*** GIVEN DATA Section Begins ***
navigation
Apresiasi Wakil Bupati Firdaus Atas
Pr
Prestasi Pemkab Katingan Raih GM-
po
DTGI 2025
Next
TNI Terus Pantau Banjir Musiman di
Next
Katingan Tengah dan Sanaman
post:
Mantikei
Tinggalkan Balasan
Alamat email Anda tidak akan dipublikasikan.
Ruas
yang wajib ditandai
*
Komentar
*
*** GIVEN DATA Section Ends ***
*** GIVEN DATA Section Begins ***
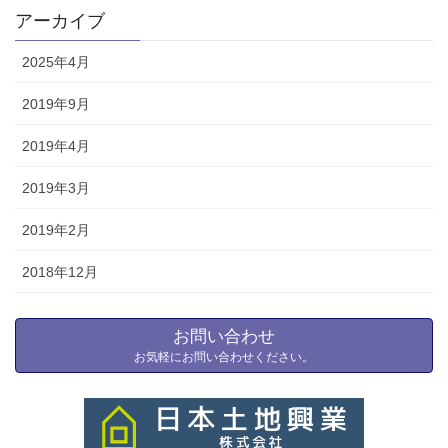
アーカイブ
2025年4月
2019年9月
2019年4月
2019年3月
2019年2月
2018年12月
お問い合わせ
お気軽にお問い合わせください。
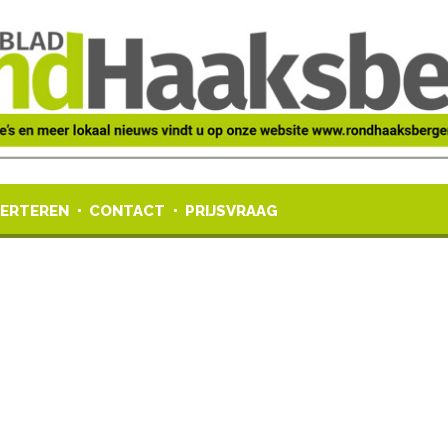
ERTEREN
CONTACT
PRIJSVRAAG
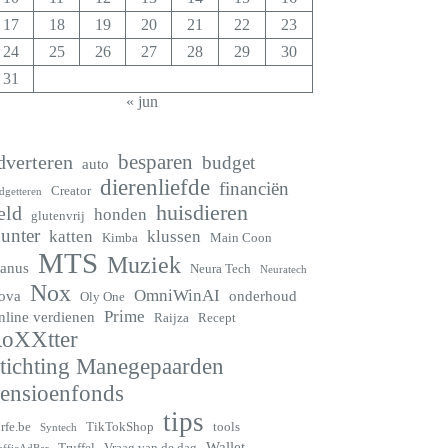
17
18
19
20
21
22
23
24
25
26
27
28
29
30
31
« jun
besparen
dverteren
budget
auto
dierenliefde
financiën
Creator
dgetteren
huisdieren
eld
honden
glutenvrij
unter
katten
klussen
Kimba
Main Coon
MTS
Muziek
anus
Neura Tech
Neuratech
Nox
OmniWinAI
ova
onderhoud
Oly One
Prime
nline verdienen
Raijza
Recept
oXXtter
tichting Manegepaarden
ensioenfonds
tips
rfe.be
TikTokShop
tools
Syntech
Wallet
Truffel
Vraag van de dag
*** GIVEN DATA Section Ends ***
*** GIVEN DATA Section Begins ***
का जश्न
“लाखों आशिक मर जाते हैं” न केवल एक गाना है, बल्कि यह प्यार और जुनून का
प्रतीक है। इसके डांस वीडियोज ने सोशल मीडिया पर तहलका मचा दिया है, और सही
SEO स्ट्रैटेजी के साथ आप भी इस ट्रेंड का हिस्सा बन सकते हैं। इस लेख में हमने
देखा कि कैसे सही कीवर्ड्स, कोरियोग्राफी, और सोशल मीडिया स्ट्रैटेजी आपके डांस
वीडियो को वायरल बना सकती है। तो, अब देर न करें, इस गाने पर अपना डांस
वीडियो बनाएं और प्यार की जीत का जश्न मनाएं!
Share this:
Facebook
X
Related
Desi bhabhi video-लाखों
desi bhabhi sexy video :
*** GIVEN DATA Section Ends ***
* _TASK DESCRIPTION_
Filter the listing so that only lines holding the word "video" remain, and copy those lines.

* _RESPONSE TO THIS EXERCISE_
Desi bhabhi video-लाखों
desi bhabhi sexy video :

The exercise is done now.